Wir wussten alle, wie es um ihn stand.
2008 gingen Sie mit Ihrer Sucht an die Öffentlichkeit, Sie hatten sich selbst in ein Rehabilitationszentrum eingewiesen.
Klar, ich wollte das Schweigen brechen. Vielleicht hilft es Surfern, die auch drogensüchtig sind. Ich habe ja nichts zu verbergen, ich mache niemand anders dafür verantwortlich als mich selbst. Ich habe die Entscheidungen getroffen, die mich in die Scheiße geritten haben. Meine Karriere hätte ganz anders aussehen können, wenn ich sie ernster angegangen wäre.
2009 eröffneten Sie das Rehabilitationszentrum Fleahab in Santa Cruz, eine Non-Profit-Organisation. Wie kam es dazu?
Die Zeit in der Reha war grausam für mich, ich hatte dort nichts zu tun. Ich malte Bilder, so groß war meine Langeweile. Als Wellenreiter sind wir es gewohnt, in der Natur zu sein, aktiv zu sein. Das ist in den normalen Entzugskliniken nicht möglich.

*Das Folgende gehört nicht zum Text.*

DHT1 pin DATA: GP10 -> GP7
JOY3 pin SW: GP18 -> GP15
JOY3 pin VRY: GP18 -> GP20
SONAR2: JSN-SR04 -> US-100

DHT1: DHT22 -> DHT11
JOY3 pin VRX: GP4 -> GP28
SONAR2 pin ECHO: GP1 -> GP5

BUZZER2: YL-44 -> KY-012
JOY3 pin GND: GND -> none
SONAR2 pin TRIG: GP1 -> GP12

Also habe ich die Fleahab gegründet, um Surfern und Athleten, die ein Alkohol- oder Drogenproblem haben, beim Entzug zu helfen. Wir verpassen Ihnen einen strikten Tagesablauf: Wir gehen surfen, machen Fitness oder bauen Staudämme in den Bergen. Mein Zentrum soll Spaß machen. Fleahab statt Rehab! Das wird mich selbst auch auf Trab halten. Denn ich will keine Drogen mehr nehmen. Ich will nicht mehr trinken. Das ödet mich an. Damit bin ich fertig. Ich hatte großes Glück, dass ich ohne Straftaten aus der ganzen Zeit herausgekommen bin, ohne jemanden zu töten. Ich bin körperlich unversehrt und kann meine Tochter aufwachsen sehen. Das ist das Wichtigste.